For Switzerland there is the excellent e-codices
https://www.e-codices.unifr.ch/en/searc ... rentPage=3

For Britain the British Library and the Bodlean are great, but I have found no index yet for all the smaller libraries.

For Germany there is the very comprehensive handschriftencensus, for manuscripts in any country, but only those in German. More are in Latin than in German and I have found no comparable index for Latin.
http://www.handschriftencensus.de/werke
In this case I can't work the search feature at all, although the list of libraries is useful. I deep-search:
https://www.google.com/search?num=50&ne ... +Gebetbuch
Searching for phrase "Farb-Abbildung des Codex" limits the hits to items which have been digitized and placed online.
Otherwise every town and university in Germany has a library, but each one has its own quirks which must be learned, often for a reward of only one or two manuscripts without any pictures in them. Stuttgart however was well worthwhile.

The Austrian national library wants me to register and create an account. I haven't tried this yet. The library called Albertina lets me in without.

For Italy I have only the Biblioteca Estense
http://bibliotecaestense.beniculturali.it/index.html
I have not found any other library, nor any national index.

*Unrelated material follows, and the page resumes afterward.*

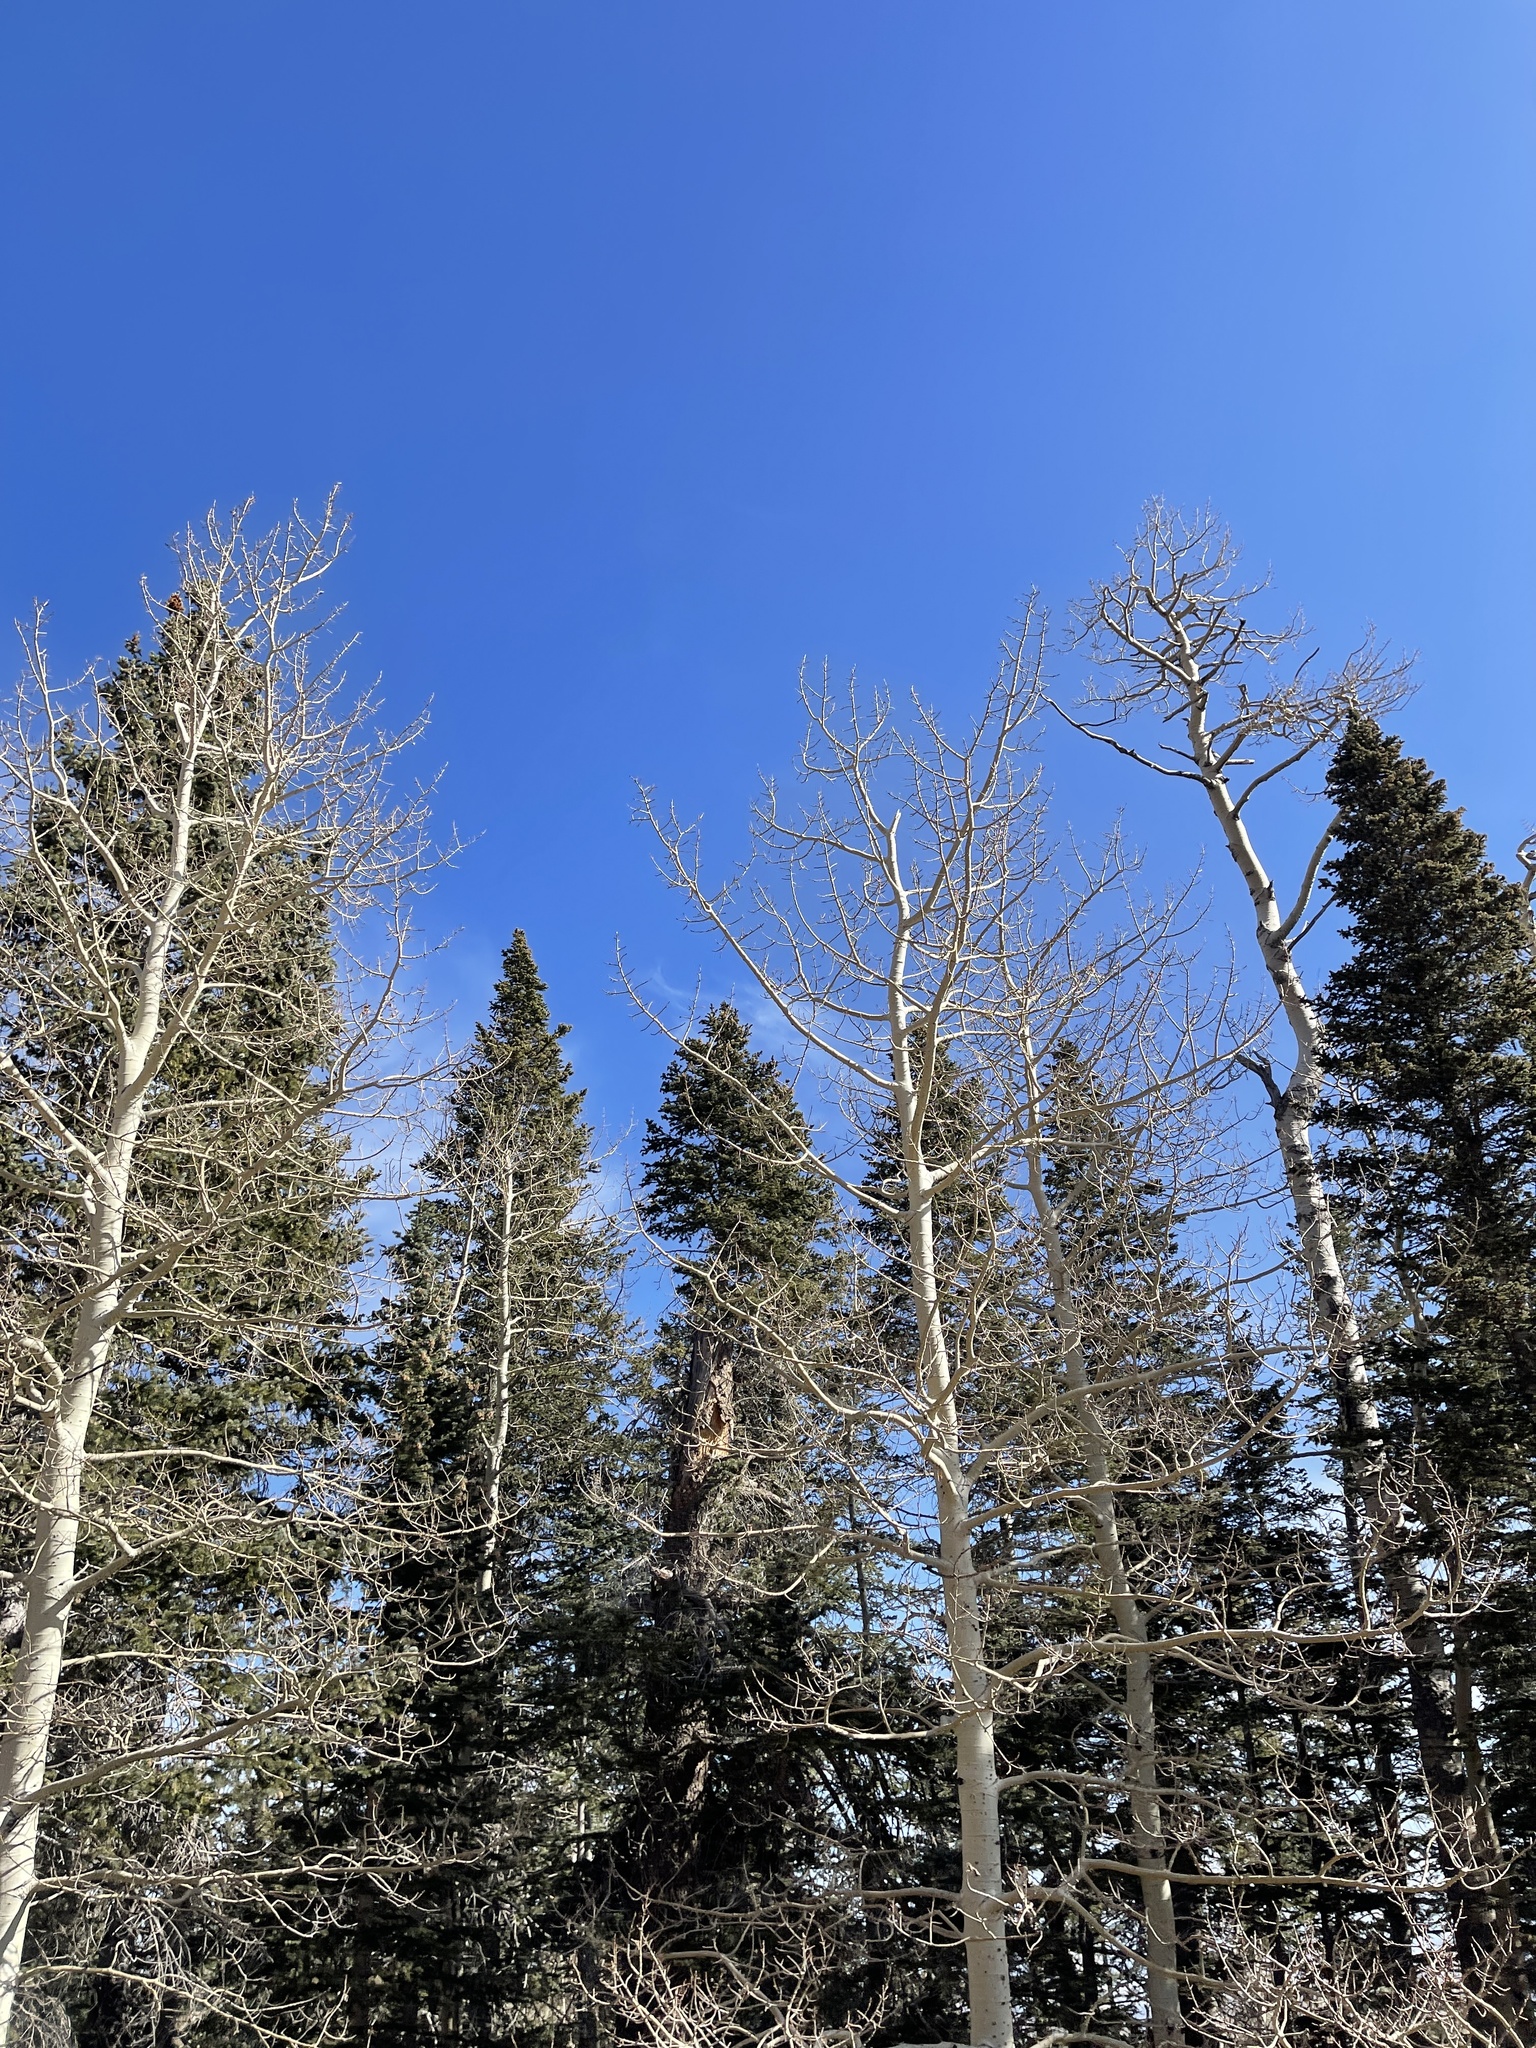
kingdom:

Spain is a project: no results yet.

For the USA there is the Morgan library, and Harvard, and a library called Walters in, I think, Baltimore. There are some things that call themselves national indices but they don't work. I have not done well, yet, in the Met, which has so many decks of cards. Either the Library of Congress doesn't have all that much, or I can't figure out the index.

I have been in the national libraries of Poland and Hungary (which has those great B-order tarochhi) but without much found yet.